SBI Share Price Decline: Key Insights
What has caused the recent decline in SBI share prices? On March 9, 2026, shares of the State Bank of India (SBI) fell by 5.60%, closing at Rs 1,079.40 on the National Stock Exchange (NSE). This drop resulted in a loss of nearly Rs 62,352 crore in market capitalisation, pushing SBI’s valuation below the Rs 10 lakh crore mark to approximately Rs 9.93 lakh crore.
The stock opened at Rs 1,111.10, compared to its previous close of Rs 1,143.55. During the trading session, it reached an intraday high of Rs 1,113.60 and a low of Rs 1,064.25. For context, SBI’s 52-week high stands at Rs 1,234.80, while its 52-week low is Rs 719.20.

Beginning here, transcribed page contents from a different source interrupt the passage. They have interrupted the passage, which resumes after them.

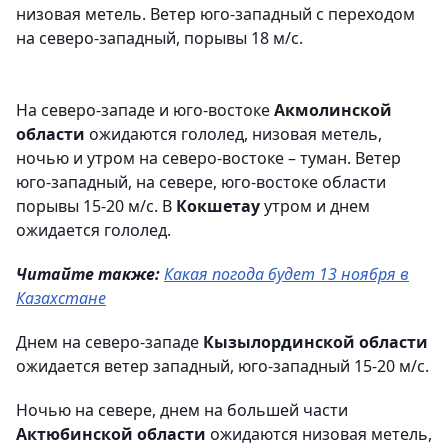
низовая метель. Ветер юго-западный с переходом
на северо-западный, порывы 18 м/с.
На северо-западе и юго-востоке
Акмолинской
области
ожидаются гололед, низовая метель,
ночью и утром на северо-востоке – туман. Ветер
юго-западный, на севере, юго-востоке области
порывы 15-20 м/с. В
Кокшетау
утром и днем
ожидается гололед.
Читайте также:
Какая погода будет 13 ноября в
Казахстане
Днем на северо-западе
Кызылординской области
ожидается ветер западный, юго-западный 15-20 м/с.
Ночью на севере, днем на большей части
Актюбинской области
ожидаются низовая метель,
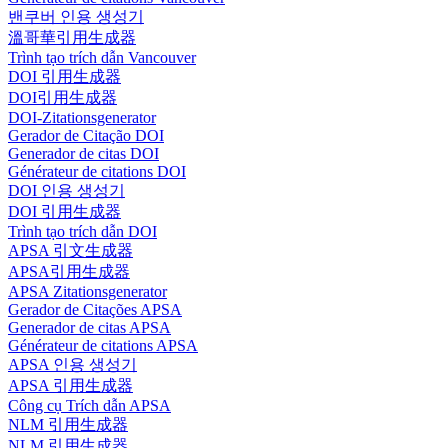
밴쿠버 인용 생성기
溫哥華引用生成器
Trình tạo trích dẫn Vancouver
DOI 引用生成器
DOI引用生成器
DOI-Zitationsgenerator
Gerador de Citação DOI
Generador de citas DOI
Générateur de citations DOI
DOI 인용 생성기
DOI 引用生成器
Trình tạo trích dẫn DOI
APSA 引文生成器
APSA引用生成器
APSA Zitationsgenerator
Gerador de Citações APSA
Generador de citas APSA
Générateur de citations APSA
APSA 인용 생성기
APSA 引用生成器
Công cụ Trích dẫn APSA
NLM 引用生成器
NLM 引用生成器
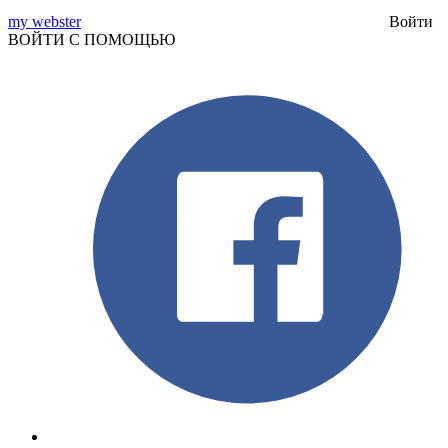
my webster
Войти
ВОЙТИ С ПОМОЩЬЮ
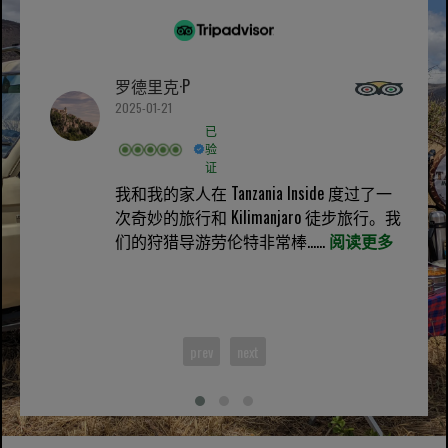
罗德里克·P
2025-01-21
已
验
证
我和我的家人在 Tanzania Inside 度过了一
次奇妙的旅行和 Kilimanjaro 徒步旅行。我
们的狩猎导游劳伦特非常棒......
阅读更多
prev
next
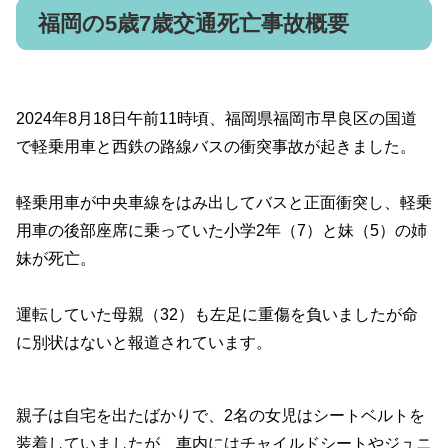
福岡の5歳7歳交通死亡事故概要
2024年8月18日午前11時頃、福岡県福岡市早良区の国道
で軽乗用車と西鉄の路線バスの衝突事故が起きました。
軽乗用車が中央車線をはみ出してバスと正面衝突し、軽乗
用車の後部座席に乗っていた小学2年（7）と妹（5）の姉
妹が死亡。
運転していた母親（32）も左足に重傷を負いましたが命
に別状はないと報道されています。
親子は自宅を出たばかりで、2名の女児はシートベルトを
装着していましたが、車内にはチャイルドシートやジュニ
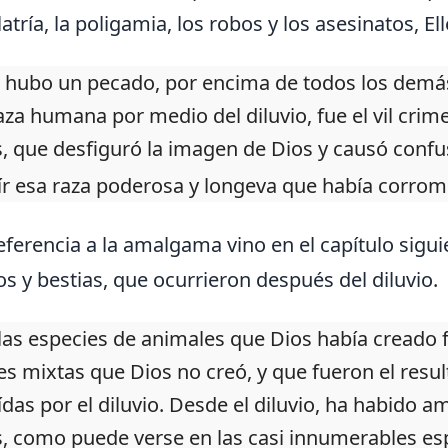
latría, la poligamia, los robos y los asesinatos, El
i hubo un pecado, por encima de todos los demás
raza humana por medio del diluvio, fue el vil cr
s, que desfiguró la imagen de Dios y causó confu
ír esa raza poderosa y longeva que había corrom
ferencia a la amalgama vino en el capítulo sigui
 y bestias, que ocurrieron después del diluvio.
las especies de animales que Dios había creado f
es mixtas que Dios no creó, y que fueron el res
ídas por el diluvio. Desde el diluvio, ha habido
s, como puede verse en las casi innumerables esp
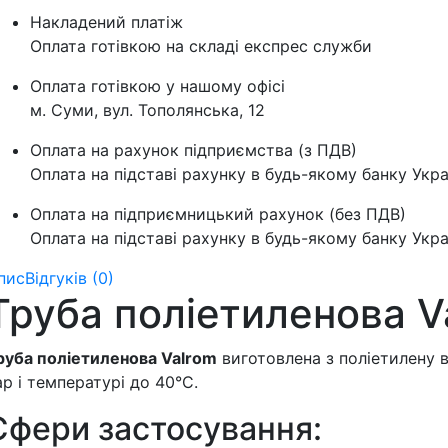
Накладений платіж
Оплата готівкою на складі експрес служби
Оплата готівкою у нашому офісі
м. Суми, вул. Тополянська, 12
Оплата на рахунок підприємства (з ПДВ)
Оплата на підставі рахунку в будь-якому банку Укра
Оплата на підприємницький рахунок (без ПДВ)
Оплата на підставі рахунку в будь-якому банку Укра
пис
Відгуків (0)
Труба поліетиленова V
руба поліетиленова Valrom
виготовлена з поліетилену 
ар і температурі до 40°C.
Сфери застосування:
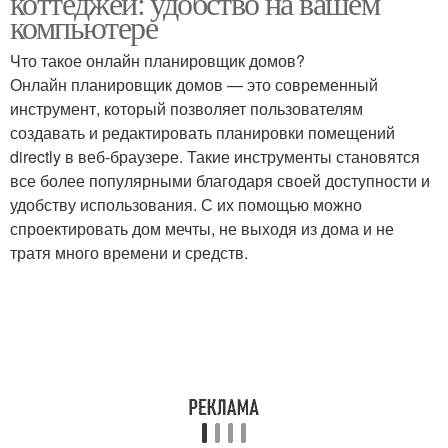
коттеджей: удобство на вашем
компьютере
Что такое онлайн планировщик домов?
Онлайн планировщик домов — это современный
инструмент, который позволяет пользователям
создавать и редактировать планировки помещений
directly в веб-браузере. Такие инструменты становятся
все более популярными благодаря своей доступности и
удобству использования. С их помощью можно
спроектировать дом мечты, не выходя из дома и не
тратя много времени и средств.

Despite the recent downturn, SBI has reported a net profit of Rs 21,028 crore for the December 2025 quarter, reflecting a 24.5% year-on-year growth. The bank maintains a price-to-earnings (P/E) ratio of 12.97 and a price-to-book (P/B) ratio of 2.14.
Motilal Oswal Financial Services has given SBI a Buy rating, indicating confidence in the bank’s long-term prospects. They noted that the recent fall in share price is largely linked to overall market weakness rather than any major change in the bank’s fundamentals.
Analysts have pointed out that SBI continues to stand out among public sector banks due to its strong profit growth and improving asset quality. However, the current market environment, influenced by geopolitical tensions involving Iran, Israel, and the United States, has led to increased crude oil prices and a broader sell-off in Indian equities.
The current market conditions suggest a neutral momentum with a slightly negative bias, as investors navigate through uncertainty. While SBI’s fundamentals remain strong, the external factors affecting the market could pose challenges in the near term.
As the situation develops, investors will be closely monitoring SBI’s performance and the overall market trends. Details remain unconfirmed regarding the potential long-term impacts of these geopolitical tensions on the banking sector.